━━ SOURCE DATA ━━
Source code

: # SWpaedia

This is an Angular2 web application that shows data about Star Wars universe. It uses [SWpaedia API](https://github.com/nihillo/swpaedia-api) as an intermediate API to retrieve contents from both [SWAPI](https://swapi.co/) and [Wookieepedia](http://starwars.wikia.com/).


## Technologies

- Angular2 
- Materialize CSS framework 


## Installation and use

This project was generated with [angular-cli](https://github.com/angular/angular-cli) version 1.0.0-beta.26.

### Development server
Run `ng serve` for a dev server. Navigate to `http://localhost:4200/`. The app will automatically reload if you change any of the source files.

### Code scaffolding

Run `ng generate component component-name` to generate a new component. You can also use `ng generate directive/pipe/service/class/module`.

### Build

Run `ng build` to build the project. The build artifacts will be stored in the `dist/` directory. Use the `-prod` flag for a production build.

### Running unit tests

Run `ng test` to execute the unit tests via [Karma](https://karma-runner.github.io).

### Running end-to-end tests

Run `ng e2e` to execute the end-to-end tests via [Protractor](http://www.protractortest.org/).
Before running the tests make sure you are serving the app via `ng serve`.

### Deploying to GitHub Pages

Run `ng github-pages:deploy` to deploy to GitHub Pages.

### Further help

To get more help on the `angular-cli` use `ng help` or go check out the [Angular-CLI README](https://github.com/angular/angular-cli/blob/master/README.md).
━━━
EXERCISE PROMPT: Return every line of the listing above where "will" appears.

EXPECTED ANSWER:
Run `ng serve` for a dev server. Navigate to `http://localhost:4200/`. The app will automatically reload if you change any of the source files.
Run `ng build` to build the project. The build artifacts will be stored in the `dist/` directory. Use the `-prod` flag for a production build.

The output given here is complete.